製材所に眠る、旧営林署が出材した国有林の素材たち

 森は本来、不可逆的です。かつてあった森の姿は、現代には残らないし、いまある森の姿も、未来には残りません。森を取り囲む生態系は、生まれ、成長し、朽ちるを繰り返しており、様々な外的要因との掛け算のなかで、諸行無常に変わり続けています。

飛騨の里山広葉樹林は60~80年生、大径木は少ない

 かつては奥山の国有林より、良質な天然木が大量に切り出されていた時代がありました。この時代に対する是非はともかく、60~80年生の里山広葉樹林が主体の私たち世代にとっては、憧れと羨ましさに溢れた素材がたくさんあり、当時の木材関係者は本当に贅沢な商売をしていたなとおもいます。
 里山の木と奥山の木は、当然のことながら、まったく異なる木です。奥山からは里山の木は出てこないのと同様、里山からは奥山の木は出てきません。それらは場所性に加えて、時代性も大きく関係しており、特定の時代の特定の森だからこそ、流通していた素材というものが存在するのです。それが、木の抱える「時代」性です。
 奥山の素材は、現代の社会背景のなかでは流通することはないですが、唯一それが可能なのは、製材所に眠る過去の遺産材です。全国の製材所や材木屋の在庫には、各時代を反映した遺産材が眠っています。それらを不良在庫として扱うのでも、銘木として尊ぶのでもなく、後にも先にも出てくることのない文化資産として、大事に使っていく流通を増やしていきたいと考えています。
 いまある素材は大事に使いつつ、私たちの森ではできないことを、かつての森の素材の力を借りて、大事に使っていくという文化を育てていきます。不可逆的である森だからこそ、そこから生まれる木という素材もまた不可逆的です。

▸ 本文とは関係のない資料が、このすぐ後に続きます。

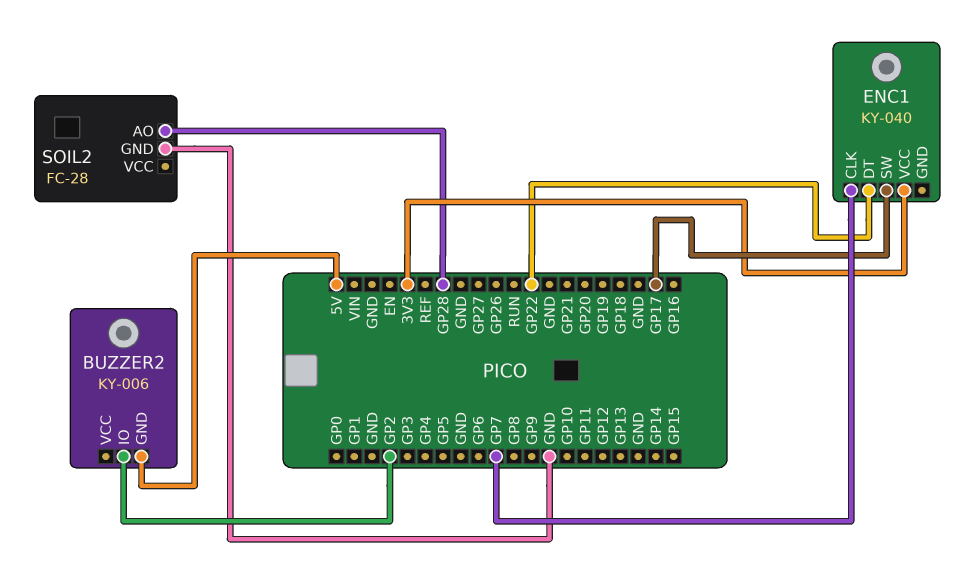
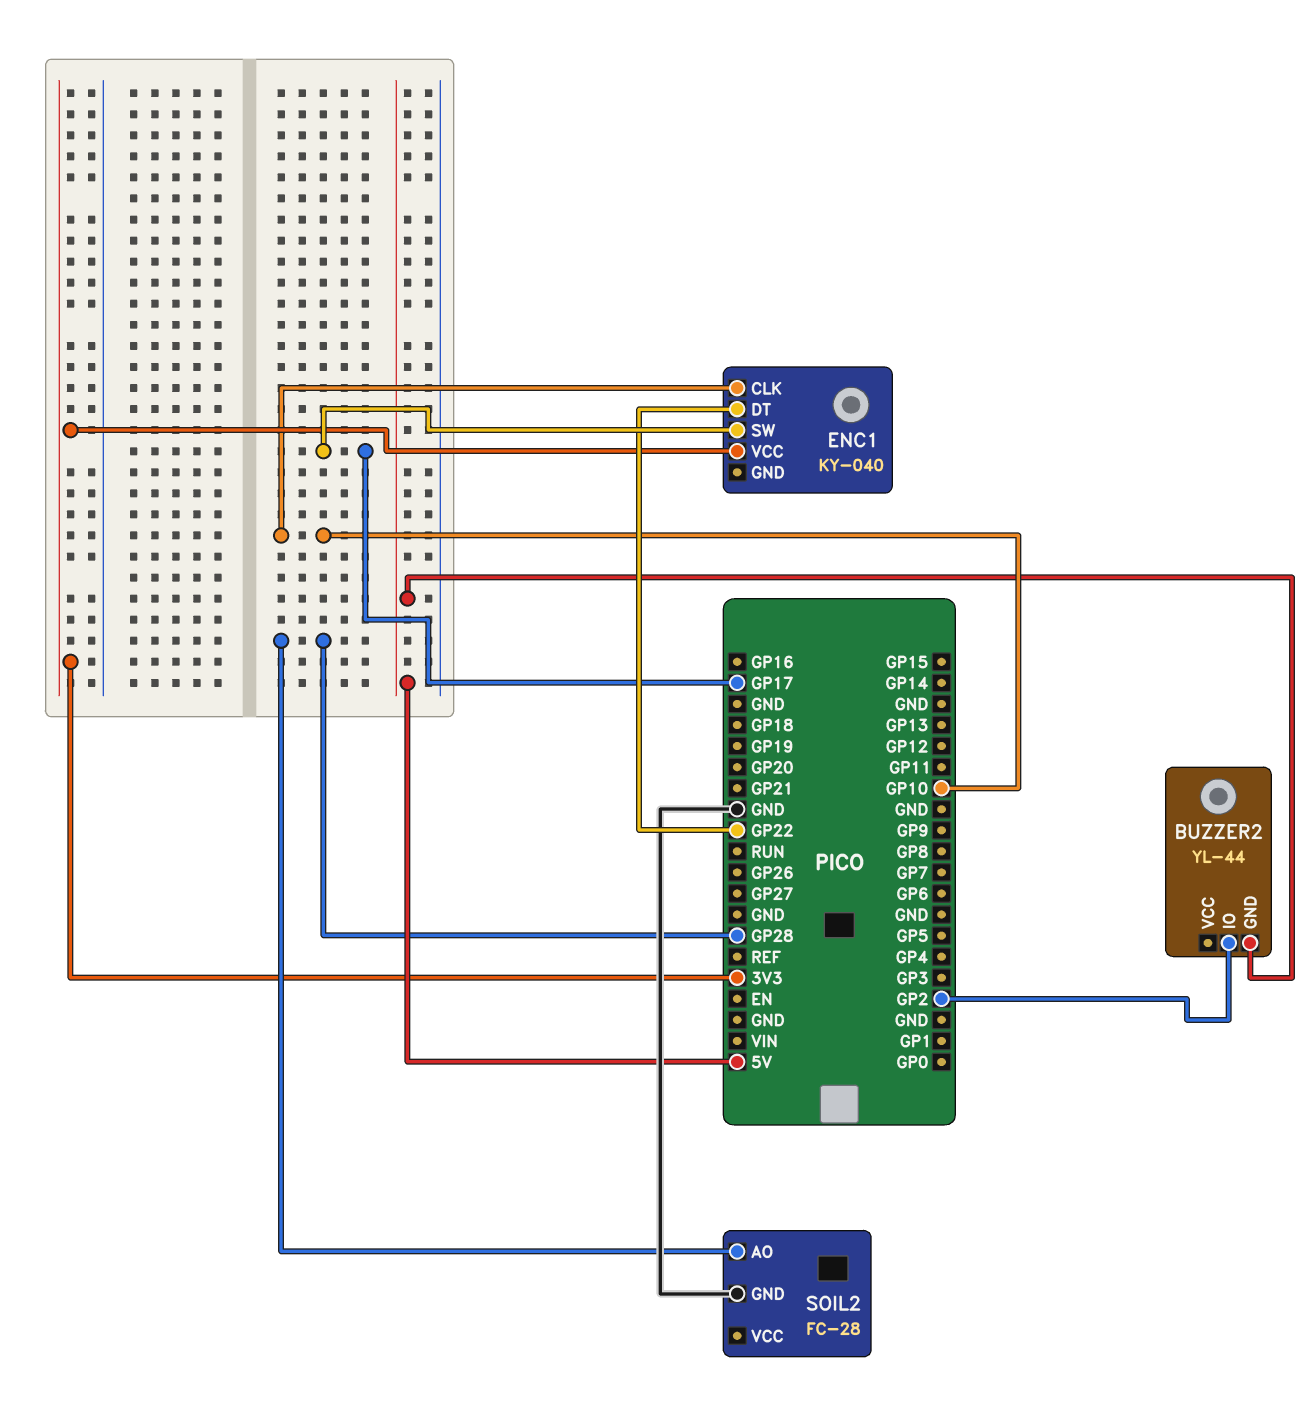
BUZZER2: KY-006 -> YL-44
ENC1 pin CLK: GP7 -> GP10

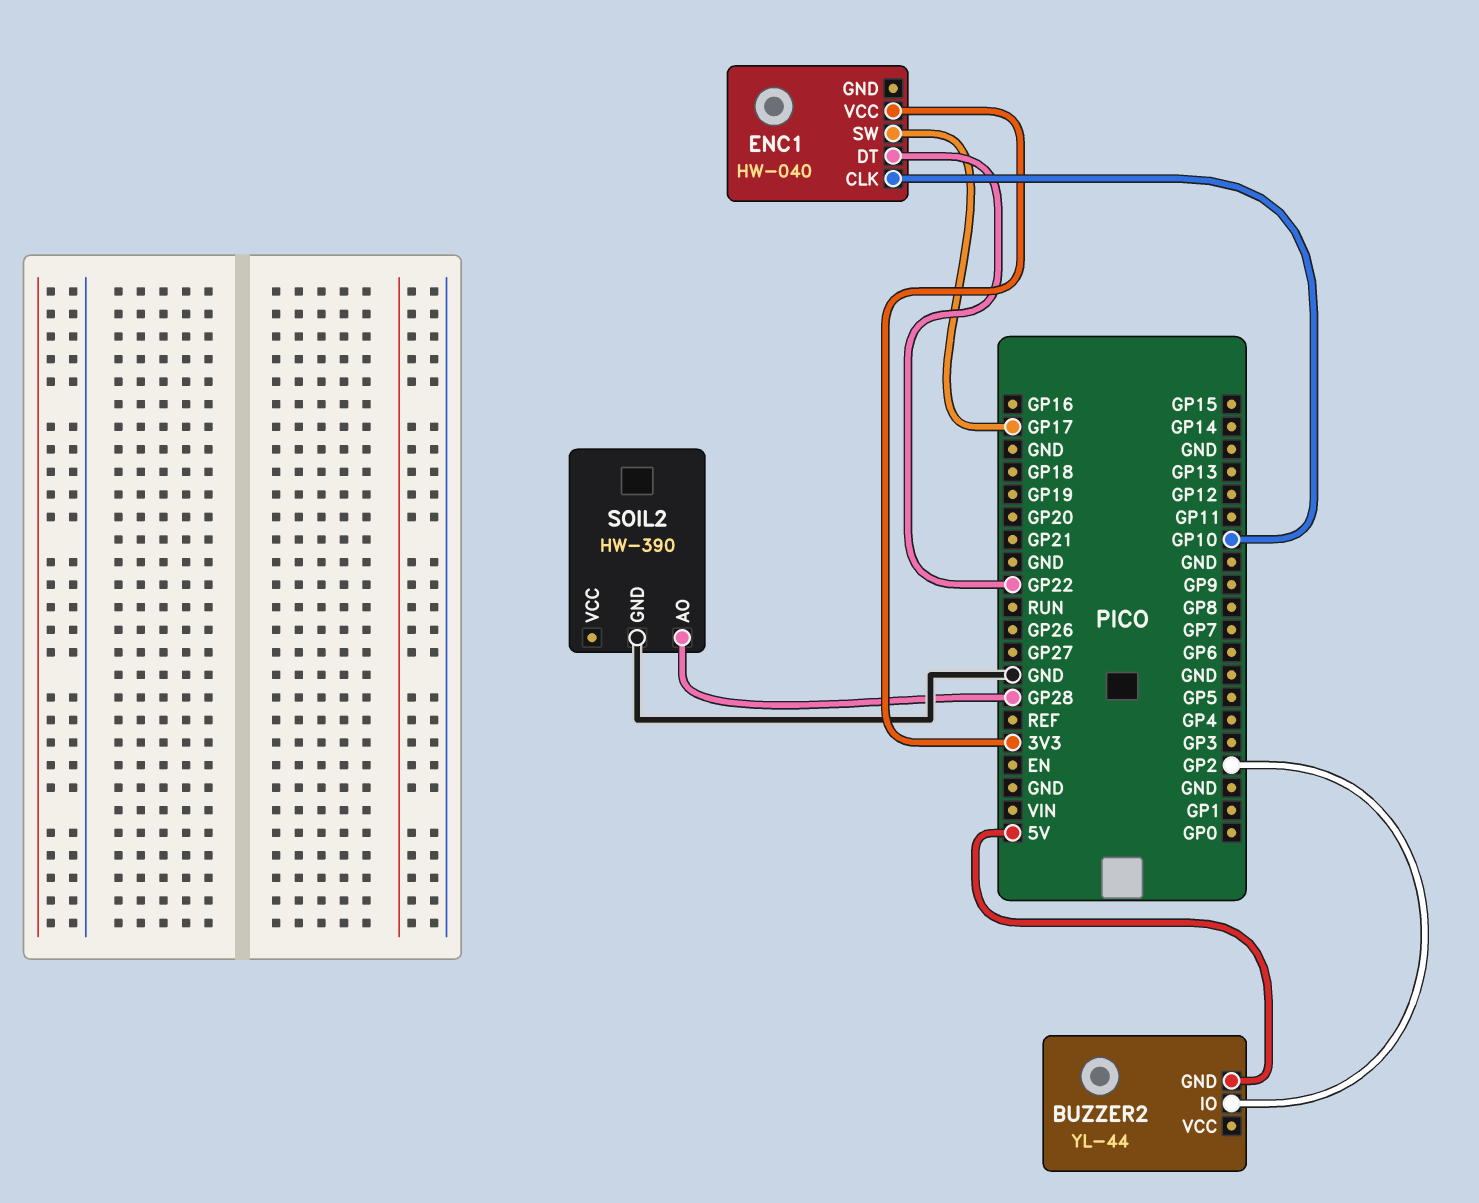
ENC1: KY-040 -> HW-040
SOIL2: FC-28 -> HW-390

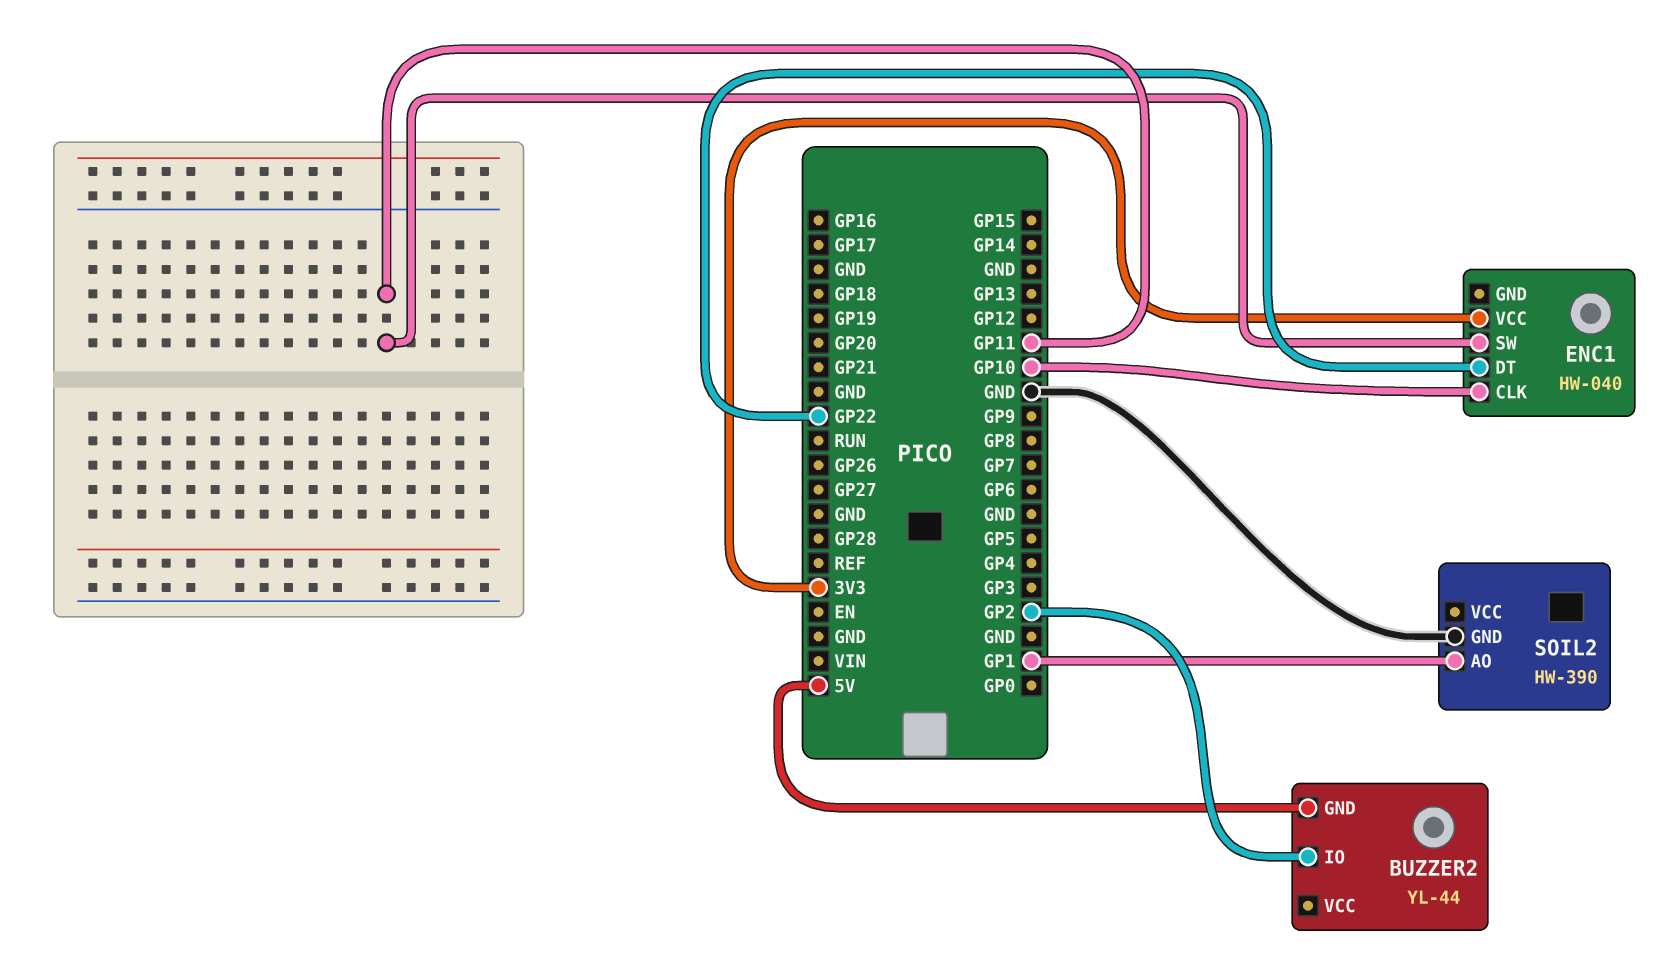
ENC1 pin SW: GP17 -> GP11
SOIL2 pin AO: GP28 -> GP1

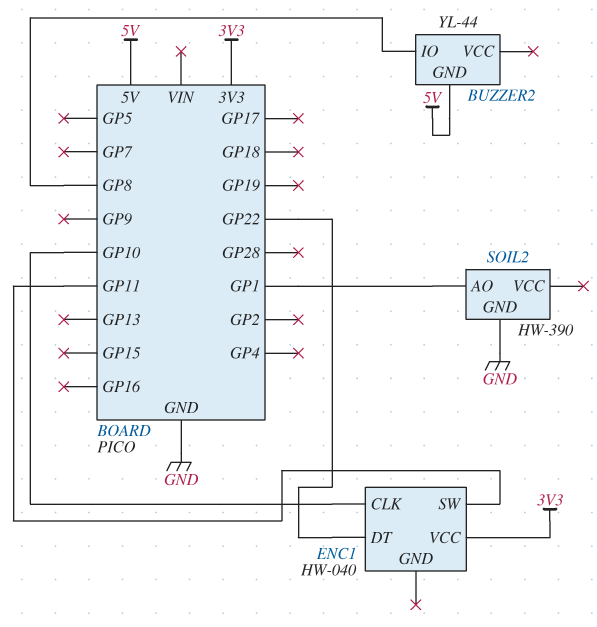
BUZZER2 pin IO: GP2 -> GP8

各地の想いある製材所や材木屋と連携し、時代時代の森と人との関わりが集約された「時代」性のある素材の価値を広め、流通させていきたいです。

「旬」と「時代」を楽しむ、味わう

 なによりも強い想いは、この木ならではの時間軸を、最終ユーザーさんも含めたサプライチェーン全体で楽しみたいということです。季節を味わい、時代ごとの雰囲気を楽しむ、そういう情緒ある流通を皆で味わいたいのです。
 木の時間軸を楽しむ輪が、少しずつ広がっていくことを願い、やまかわ製材舎は事業を展開していきます。